# New....Is this a good gun?



## mustangred (Nov 17, 2008)

I have been looking for a 1911 style .45. I have found one on a local website. It looks to be pretty nice but I neve heard of the brand. Its a LLAMA MAX II L/F .45 for 350$ Is this a good gun thats worth the money?


----------



## James NM (Jan 4, 2007)

Llama quality was suspect, and reliability is hit and miss.

Personally, I'd pass.


----------



## tony pasley (May 6, 2006)

Pass on the Lamma and look at a RIA, S&W 1911, SA, instead.


----------



## BeefyBeefo (Jan 30, 2008)

^^What they said. :smt033

Welcome to the forum.

-Jeff-


----------



## mustangred (Nov 17, 2008)

Alright I'll probably pass on it I have also found a rock island and a norinco 1911 .45.. I'm trying to figure out the brands to look for.


----------



## tekhead1219 (May 16, 2008)

Of the 3, I would recommend the RIA. Stay away from the LLama. just my .02:smt033


----------



## Bisley (Aug 24, 2008)

I have heard people that I consider knowledgable express the opinion that both RIA and Norinco are 'decent,' as far as reliability and accuracy. 

I have never heard good things said about Llama, and I have fired a Llama revolver that was very unimpressive.


----------



## Bob Wright (May 10, 2006)

Back in the late 'fifties, a friend of mine bought a Llama M1911 in .38 Super.

I fired the first round out of his gun and experienced a separated case, which kept the pistol out of action most of the day.
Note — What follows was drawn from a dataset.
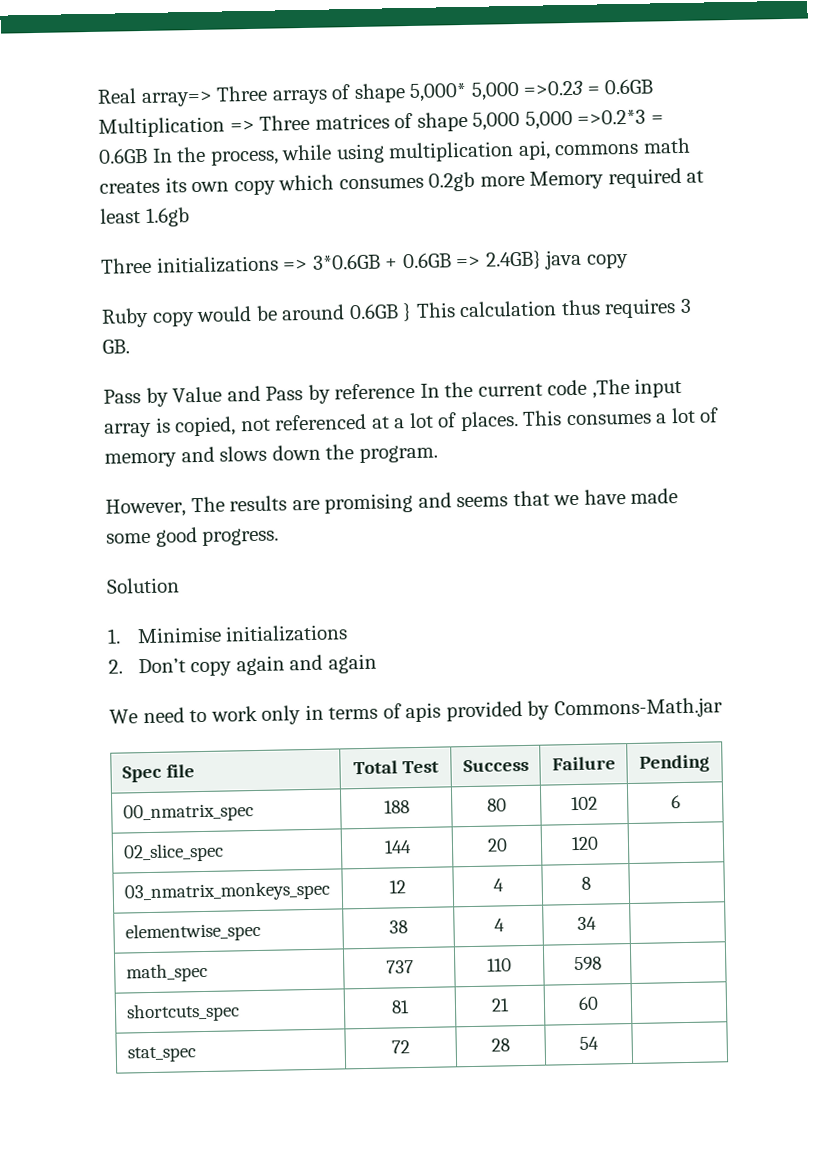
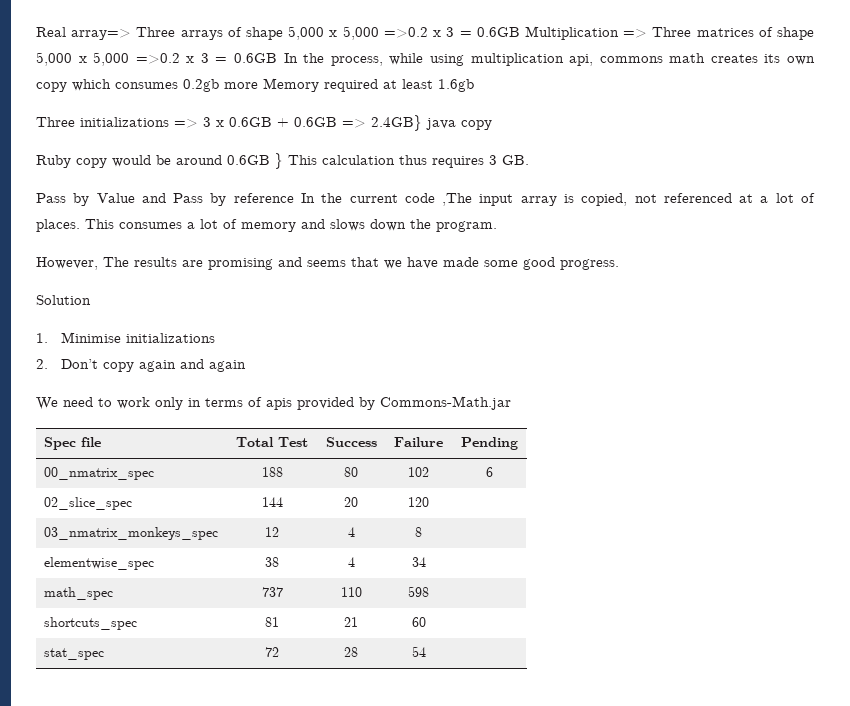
[409,80,584,102] 5,000* 5,000 =>0.23 -> [288,26,455,40] 5,000 x 5,000 =>0.2 x 3
[524,109,647,130] 5,000 =>0.2*3 -> [78,52,209,66] x 5,000 =>0.2 x 3
[311,253,381,270] 3*0.6GB -> [203,117,272,127] 3 x 0.6GB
Later we got the remaining case out of the chamber and cleared the jam.
So, maybe so that was faulty ammunition.

Later took many ground squirrels with the .38 Super without a hitch. His gun was about equal to the commercial Colt of the period. Have seen a few other Llamas since of about the same vintage, all of which appeear to be equal to good M1911 quality. Can't say about current Llamas.

Bob Wright


----------



## mustangred (Nov 17, 2008)

I have read about the norinco 1911s and I have only read good things about them this is the one im looking at http://www.golsn.com/listings/outdoor_adventure/firearms/571613.html

I'm also looking at this but I don't know if they are any good http://www.golsn.com/listings/outdoor_adventure/firearms/600528.html


----------



## BeefyBeefo (Jan 30, 2008)

mustangred said:


> I'm also looking at this but I don't know if they are any good http://www.golsn.com/listings/outdoor_adventure/firearms/600528.html


Now you're not even comparing remotely similar firearms. What do you want that for? If you want a gun for range shooting and/or self defense, you might want to rethink that firearm. Just my .02

-Jeff-


----------



## DevilsJohnson (Oct 21, 2007)

Llama, Norinco, and Star 1911's are considered not "real 1911's Being the parts form Colt and other clones will not fit them. buying any of these guns isn't a high priority to any of the 1911 guys mainly because you have a real prolific design that is not really the design and make it harder to find parts for.

That being sais I've fired the Llama and Star but not the Norinco. Of the ones I got to fire they were pretty god guns and seemed to group and cycle pretty well. I had heard some pretty good things about the Norinco. Would I have one? Probably not. Because I don't want to have to hunt parts for the thing should it fail for whatever reason down the road. If I'm looking for a 1911 I'd much rather have one of the more true 1911 designed guns. A Springfield, Colt, Kimber, Para Ord, etc.


----------



## Semi-jacketed (May 1, 2008)

Actually, Norinco 1911s will fit Colt parts. They are the closest in the budget range you'll find to true mil spec. It surprised me, too. Next I would look at Rock Island Armory. I would not buy a Llama anything, ever.


----------



## Teuthis (Apr 9, 2008)

I have found that I am never happy with a pistol unless it really suits my requirements and is of good quality. I know it's been said before, but save a little longer and invest in something that has known reliability. 

I suggest the Springfield Armoy Milspec. It is solid, reliable, and well made. And the price is quite reasonable. I went out and got a Kimber for over $1,000. and I actually prefer my Springfield Milspec, which was less than half that when I bought it. As a self defense pistol it is utterly reliable with any ammunition I have tried. I saw several other solid pistols recommended in this thread. You could do well with any of them. 

So I suggest that you just keep putting a little away until you can afford something that is right for you. The wait and the anticipation will be worth it in the end. Good luck!


----------



## mike#9 (Jul 14, 2008)

As previously stated...I would pass. Just search the web, and you will find enough complaints


----------